Higher lending rates will drive credit growth even lower, said Johnson Nderi, a corporate finance and advisory manager at Nairobi-based ABC Capital Ltd. Treasury yields above the cap would draw capital out of the financial system, leaving smaller banks in a liquidity crisis, he said.
Last month, the central bank rejected 83 percent of the bids for a new 12-year infrastructure bond.

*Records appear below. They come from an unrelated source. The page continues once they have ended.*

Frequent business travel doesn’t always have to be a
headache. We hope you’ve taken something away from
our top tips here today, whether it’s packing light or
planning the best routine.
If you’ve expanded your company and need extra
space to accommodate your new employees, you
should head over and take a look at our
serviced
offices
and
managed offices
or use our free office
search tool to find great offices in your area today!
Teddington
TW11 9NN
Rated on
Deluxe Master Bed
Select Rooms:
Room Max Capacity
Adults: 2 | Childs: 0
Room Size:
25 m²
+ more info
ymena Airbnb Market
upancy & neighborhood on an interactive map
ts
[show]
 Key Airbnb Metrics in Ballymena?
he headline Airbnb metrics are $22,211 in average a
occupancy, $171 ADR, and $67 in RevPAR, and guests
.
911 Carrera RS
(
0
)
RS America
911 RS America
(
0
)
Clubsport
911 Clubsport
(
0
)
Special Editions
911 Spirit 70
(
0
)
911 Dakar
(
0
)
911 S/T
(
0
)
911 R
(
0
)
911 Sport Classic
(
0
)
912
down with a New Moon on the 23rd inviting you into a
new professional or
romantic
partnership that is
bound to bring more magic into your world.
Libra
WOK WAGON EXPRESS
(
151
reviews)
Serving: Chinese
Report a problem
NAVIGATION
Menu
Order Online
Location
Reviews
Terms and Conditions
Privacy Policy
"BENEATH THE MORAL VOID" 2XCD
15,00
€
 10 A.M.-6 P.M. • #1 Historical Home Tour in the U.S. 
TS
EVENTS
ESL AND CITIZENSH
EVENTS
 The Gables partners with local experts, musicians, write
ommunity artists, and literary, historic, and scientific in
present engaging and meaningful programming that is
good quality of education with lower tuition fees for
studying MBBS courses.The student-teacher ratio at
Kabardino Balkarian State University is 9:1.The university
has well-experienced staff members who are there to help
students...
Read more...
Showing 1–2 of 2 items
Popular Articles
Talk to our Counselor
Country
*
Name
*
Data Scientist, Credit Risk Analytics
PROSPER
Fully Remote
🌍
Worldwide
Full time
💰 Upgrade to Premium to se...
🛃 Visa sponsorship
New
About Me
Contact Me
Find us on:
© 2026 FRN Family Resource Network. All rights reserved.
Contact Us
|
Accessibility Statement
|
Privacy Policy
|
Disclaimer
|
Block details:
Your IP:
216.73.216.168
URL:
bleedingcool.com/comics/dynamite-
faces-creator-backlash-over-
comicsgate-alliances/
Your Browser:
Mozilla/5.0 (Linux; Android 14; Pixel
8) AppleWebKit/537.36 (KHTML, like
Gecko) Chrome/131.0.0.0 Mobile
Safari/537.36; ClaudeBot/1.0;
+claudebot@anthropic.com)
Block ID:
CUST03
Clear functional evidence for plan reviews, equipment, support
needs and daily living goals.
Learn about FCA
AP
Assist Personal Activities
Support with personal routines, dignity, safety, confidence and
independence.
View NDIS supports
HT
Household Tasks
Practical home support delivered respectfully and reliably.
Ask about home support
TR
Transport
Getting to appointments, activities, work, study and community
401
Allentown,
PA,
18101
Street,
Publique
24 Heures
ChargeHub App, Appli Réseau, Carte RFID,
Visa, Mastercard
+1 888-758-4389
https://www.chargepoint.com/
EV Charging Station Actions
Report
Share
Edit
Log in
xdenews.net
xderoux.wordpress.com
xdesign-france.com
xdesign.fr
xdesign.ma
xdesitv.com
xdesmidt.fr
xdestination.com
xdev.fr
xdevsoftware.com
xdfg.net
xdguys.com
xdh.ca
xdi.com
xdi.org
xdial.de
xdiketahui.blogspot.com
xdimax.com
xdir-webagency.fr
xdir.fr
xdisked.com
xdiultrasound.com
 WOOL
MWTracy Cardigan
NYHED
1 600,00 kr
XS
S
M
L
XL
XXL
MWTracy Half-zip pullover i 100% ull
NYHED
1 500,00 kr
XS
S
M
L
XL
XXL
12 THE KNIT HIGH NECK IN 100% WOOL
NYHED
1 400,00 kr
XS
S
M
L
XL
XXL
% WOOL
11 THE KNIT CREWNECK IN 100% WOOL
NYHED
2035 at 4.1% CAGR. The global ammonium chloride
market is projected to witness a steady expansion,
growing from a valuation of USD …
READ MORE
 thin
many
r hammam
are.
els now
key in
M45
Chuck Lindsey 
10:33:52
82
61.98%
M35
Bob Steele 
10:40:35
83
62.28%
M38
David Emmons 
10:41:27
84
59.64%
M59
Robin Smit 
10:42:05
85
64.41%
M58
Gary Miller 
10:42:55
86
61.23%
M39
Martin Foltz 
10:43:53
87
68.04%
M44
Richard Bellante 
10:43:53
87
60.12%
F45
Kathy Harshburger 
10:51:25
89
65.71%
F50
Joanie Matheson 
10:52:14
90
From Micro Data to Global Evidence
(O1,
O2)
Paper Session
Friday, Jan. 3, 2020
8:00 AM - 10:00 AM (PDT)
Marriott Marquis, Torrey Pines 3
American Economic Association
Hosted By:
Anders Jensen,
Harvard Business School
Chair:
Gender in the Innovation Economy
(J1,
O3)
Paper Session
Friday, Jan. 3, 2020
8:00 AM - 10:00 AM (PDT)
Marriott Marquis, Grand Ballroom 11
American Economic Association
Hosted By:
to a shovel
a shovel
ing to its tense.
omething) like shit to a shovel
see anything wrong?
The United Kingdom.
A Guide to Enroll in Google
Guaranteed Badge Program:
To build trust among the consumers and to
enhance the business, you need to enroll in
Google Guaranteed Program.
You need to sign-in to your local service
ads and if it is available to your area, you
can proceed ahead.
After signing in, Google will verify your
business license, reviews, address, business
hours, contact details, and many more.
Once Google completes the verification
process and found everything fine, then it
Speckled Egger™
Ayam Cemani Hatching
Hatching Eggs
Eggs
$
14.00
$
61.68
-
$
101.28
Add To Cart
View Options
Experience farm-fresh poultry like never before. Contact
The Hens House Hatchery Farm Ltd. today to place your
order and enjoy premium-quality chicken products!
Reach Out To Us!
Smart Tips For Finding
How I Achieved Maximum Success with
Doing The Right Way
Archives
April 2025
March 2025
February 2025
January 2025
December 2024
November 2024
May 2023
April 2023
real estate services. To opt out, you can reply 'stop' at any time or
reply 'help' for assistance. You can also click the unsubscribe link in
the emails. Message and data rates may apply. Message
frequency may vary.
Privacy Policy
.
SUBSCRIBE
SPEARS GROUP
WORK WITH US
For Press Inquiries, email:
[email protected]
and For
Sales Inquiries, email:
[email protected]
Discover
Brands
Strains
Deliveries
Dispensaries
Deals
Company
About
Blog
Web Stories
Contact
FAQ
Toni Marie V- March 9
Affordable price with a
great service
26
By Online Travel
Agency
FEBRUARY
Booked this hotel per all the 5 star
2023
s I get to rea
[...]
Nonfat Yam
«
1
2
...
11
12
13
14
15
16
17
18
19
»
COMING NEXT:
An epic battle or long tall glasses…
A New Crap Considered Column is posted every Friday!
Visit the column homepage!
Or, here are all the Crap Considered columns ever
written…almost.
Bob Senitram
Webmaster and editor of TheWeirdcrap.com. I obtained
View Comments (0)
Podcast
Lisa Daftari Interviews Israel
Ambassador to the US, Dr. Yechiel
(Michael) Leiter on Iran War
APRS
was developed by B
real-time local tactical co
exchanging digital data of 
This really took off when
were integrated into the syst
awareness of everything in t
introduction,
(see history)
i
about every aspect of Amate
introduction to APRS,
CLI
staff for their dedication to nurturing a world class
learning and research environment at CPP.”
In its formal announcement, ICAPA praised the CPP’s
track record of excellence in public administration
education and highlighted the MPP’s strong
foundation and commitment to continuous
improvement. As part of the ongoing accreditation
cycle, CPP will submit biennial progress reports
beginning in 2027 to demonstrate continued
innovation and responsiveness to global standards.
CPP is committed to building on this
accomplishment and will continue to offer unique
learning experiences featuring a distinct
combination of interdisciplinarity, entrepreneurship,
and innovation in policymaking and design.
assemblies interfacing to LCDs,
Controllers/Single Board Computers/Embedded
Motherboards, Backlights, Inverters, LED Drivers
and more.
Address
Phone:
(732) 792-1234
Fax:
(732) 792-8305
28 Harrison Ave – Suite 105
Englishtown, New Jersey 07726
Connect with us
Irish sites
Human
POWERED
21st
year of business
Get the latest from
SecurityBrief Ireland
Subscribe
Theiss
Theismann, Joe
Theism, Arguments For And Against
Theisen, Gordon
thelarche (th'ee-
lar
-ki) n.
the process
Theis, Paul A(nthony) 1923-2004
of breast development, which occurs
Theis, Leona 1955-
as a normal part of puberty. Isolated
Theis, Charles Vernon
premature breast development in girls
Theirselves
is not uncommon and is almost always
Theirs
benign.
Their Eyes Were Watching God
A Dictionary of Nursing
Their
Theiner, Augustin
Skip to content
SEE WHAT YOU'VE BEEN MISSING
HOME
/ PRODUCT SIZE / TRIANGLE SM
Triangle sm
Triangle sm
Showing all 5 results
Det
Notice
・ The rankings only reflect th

It went back to the market with a tap sale by capping the yield, but managed to raise only 34 percent of the targeted amount.
“This could mean investors are willing to wait for higher yields as a result of the government’s high debt appetite and large amounts of maturing debt,” according to a note from ApexAfrica.
The government has a high debt wall to climb in the next three months:
It must raise 354.6 billion shillings ($3.45 billion) before June 30 to pay off maturing bonds and bills.
A supplementary budget has increased recurrent expenditure by 75.3 billion shillings.
Tax collections in the six months to December came in at only 40.5 percent of the full fiscal-year targets.
The government is also trailing its domestic borrowing targets, raising only 40 percent of the projected 236 billion shillings.
“From a policy point of view, they are in a tight corner,” Ruriga said. “Raising the rate is not even politically viable because they have pressure from lawmakers to maintain rates, at least until elections.”